### Reading text
# Should I confront WH with new info? (MC next Thurs)



## me2pointoh (Jan 31, 2012)

Hi, I am looking for a small bit of advice. WH told me last week his feelings for me died, essentially gave me the ILYBINILWY speech one year after DDay1 and NC for about 6 mos. Agreed to MC. But in the process, I logged on to his email and found that he is shopping again. He has been trying to initiate a "friendship" with a new woman on FB. Frankly, I think he freaked her out and I don't think she is interested, but it's only a matter of time before someone bites. He had made a commitment to not have private messages on FB with women, and he had been doing okay until about mid May.

My question is this, should I reveal to him that I know about his shenanigans or do I save this for our 1st MC session? I really do not relish the idea of surprising him with this at MC, but on the other hand I can't talk to him about anything right now as he just gets mad at me.
_Posted via Mobile Device_


----------



## sirdano (Dec 30, 2011)

Do you want the match to turn into a forest fire? I say you better bring it up. Remember after everything came out he was to be open in all ways. The includes passwords, phone ,etc.


----------



## Jibril (May 23, 2012)

The bigger question is: Do you want to stay with him? Do you want to reconcile? 

Your husband is being utterly selfish. He has lied about messaging other women, and he's clearly looking beyond your marriage to get what he wants. He's wandering, and I honestly don't see why you should bother pursuing him.

Sure, if you want _try_ and work things out, then I say confront him. But I think you should be weighing your options. He already told you outright that he doesn't love you any more. What more do you need to hear?

Find yourself a man who can commit himself to you. You deserve better.


----------



## me2pointoh (Jan 31, 2012)

### Set problem 1
Revise the stretch of the forum thread from "Do you want the" through "want to reconcile?" so that "forest fire" becomes "wildfire".

### Source records
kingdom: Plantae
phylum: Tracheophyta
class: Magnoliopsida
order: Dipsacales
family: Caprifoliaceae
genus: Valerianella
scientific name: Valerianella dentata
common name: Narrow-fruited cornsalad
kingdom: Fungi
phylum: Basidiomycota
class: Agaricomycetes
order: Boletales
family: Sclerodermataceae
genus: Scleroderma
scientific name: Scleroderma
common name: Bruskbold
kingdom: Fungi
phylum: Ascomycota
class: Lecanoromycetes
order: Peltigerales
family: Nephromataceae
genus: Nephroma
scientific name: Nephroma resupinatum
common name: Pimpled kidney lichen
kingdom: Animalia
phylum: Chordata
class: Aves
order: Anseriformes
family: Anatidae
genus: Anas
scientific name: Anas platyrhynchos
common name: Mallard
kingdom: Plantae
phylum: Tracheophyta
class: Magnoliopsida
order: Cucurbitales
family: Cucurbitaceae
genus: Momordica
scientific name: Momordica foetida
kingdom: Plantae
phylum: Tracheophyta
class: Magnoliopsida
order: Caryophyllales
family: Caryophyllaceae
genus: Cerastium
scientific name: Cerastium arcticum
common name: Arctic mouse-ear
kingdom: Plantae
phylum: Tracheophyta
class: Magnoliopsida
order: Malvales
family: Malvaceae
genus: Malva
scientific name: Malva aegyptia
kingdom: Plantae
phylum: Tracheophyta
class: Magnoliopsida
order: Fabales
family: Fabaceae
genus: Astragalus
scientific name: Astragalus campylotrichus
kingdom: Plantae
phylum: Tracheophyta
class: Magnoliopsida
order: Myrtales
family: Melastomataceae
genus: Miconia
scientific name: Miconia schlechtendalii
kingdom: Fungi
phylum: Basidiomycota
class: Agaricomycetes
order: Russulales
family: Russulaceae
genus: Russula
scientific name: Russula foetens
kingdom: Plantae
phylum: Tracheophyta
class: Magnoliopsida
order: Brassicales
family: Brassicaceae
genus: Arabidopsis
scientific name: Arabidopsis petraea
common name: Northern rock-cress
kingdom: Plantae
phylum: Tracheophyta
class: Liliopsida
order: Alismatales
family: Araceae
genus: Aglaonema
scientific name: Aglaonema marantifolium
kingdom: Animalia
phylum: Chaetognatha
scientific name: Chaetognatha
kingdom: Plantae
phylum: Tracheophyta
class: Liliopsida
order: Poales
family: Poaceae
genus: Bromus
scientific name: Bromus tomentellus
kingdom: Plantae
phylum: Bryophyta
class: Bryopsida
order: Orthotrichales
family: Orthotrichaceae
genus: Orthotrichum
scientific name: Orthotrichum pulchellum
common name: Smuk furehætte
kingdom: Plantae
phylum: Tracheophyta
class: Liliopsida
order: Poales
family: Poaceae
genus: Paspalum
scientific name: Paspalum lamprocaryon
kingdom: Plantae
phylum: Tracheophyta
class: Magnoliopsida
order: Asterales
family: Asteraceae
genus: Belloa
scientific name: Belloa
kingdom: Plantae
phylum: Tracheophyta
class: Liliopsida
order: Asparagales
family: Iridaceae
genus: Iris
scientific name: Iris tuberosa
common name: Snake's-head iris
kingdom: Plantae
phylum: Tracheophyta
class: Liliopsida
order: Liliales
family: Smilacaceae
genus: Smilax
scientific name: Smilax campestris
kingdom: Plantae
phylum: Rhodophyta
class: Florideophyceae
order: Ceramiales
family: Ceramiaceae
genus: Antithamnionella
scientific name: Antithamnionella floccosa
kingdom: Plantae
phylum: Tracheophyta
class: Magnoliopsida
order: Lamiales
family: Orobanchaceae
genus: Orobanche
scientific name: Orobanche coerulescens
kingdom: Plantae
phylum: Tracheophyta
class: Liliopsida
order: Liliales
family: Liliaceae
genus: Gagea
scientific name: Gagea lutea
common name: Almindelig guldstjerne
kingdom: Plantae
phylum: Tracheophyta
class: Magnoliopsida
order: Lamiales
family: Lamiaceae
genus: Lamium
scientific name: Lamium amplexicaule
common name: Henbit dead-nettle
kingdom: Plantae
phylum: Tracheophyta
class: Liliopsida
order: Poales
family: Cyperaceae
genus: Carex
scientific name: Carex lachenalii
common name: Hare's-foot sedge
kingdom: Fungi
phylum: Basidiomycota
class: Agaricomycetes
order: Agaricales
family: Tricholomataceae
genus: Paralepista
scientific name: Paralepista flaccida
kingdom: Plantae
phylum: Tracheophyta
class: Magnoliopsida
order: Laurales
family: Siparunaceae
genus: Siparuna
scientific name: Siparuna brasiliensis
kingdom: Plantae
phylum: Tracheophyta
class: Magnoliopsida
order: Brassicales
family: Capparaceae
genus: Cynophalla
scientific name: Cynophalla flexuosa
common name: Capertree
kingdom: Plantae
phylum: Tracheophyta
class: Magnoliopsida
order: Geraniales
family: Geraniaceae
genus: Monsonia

### Set problem 2
From the records, print the stretch from the line containing "family: Caryophyllaceae" through the line containing "genus: Orthotrichum" exactly as it appears.

### Problem solution 1
Do you want the match to turn into a wildfire? I say you better bring it up. Remember after everything came out he was to be open in all ways. The includes passwords, phone ,etc.


----------



## Jibril (May 23, 2012)

The bigger question is: Do you want to stay with him? Do you want to reconcile?

### Problem solution 2
family: Caryophyllaceae
genus: Cerastium
scientific name: Cerastium arcticum
common name: Arctic mouse-ear
kingdom: Plantae
phylum: Tracheophyta
class: Magnoliopsida
order: Malvales
family: Malvaceae
genus: Malva
scientific name: Malva aegyptia
kingdom: Plantae
phylum: Tracheophyta
class: Magnoliopsida
order: Fabales
family: Fabaceae
genus: Astragalus
scientific name: Astragalus campylotrichus
kingdom: Plantae
phylum: Tracheophyta
class: Magnoliopsida
order: Myrtales
family: Melastomataceae
genus: Miconia
scientific name: Miconia schlechtendalii
kingdom: Fungi
phylum: Basidiomycota
class: Agaricomycetes
order: Russulales
family: Russulaceae
genus: Russula
scientific name: Russula foetens
kingdom: Plantae
phylum: Tracheophyta
class: Magnoliopsida
order: Brassicales
family: Brassicaceae
genus: Arabidopsis
scientific name: Arabidopsis petraea
common name: Northern rock-cress
kingdom: Plantae
phylum: Tracheophyta
class: Liliopsida
order: Alismatales
family: Araceae
genus: Aglaonema
scientific name: Aglaonema marantifolium
kingdom: Animalia
phylum: Chaetognatha
scientific name: Chaetognatha
kingdom: Plantae
phylum: Tracheophyta
class: Liliopsida
order: Poales
family: Poaceae
genus: Bromus
scientific name: Bromus tomentellus
kingdom: Plantae
phylum: Bryophyta
class: Bryopsida
order: Orthotrichales
family: Orthotrichaceae
genus: Orthotrichum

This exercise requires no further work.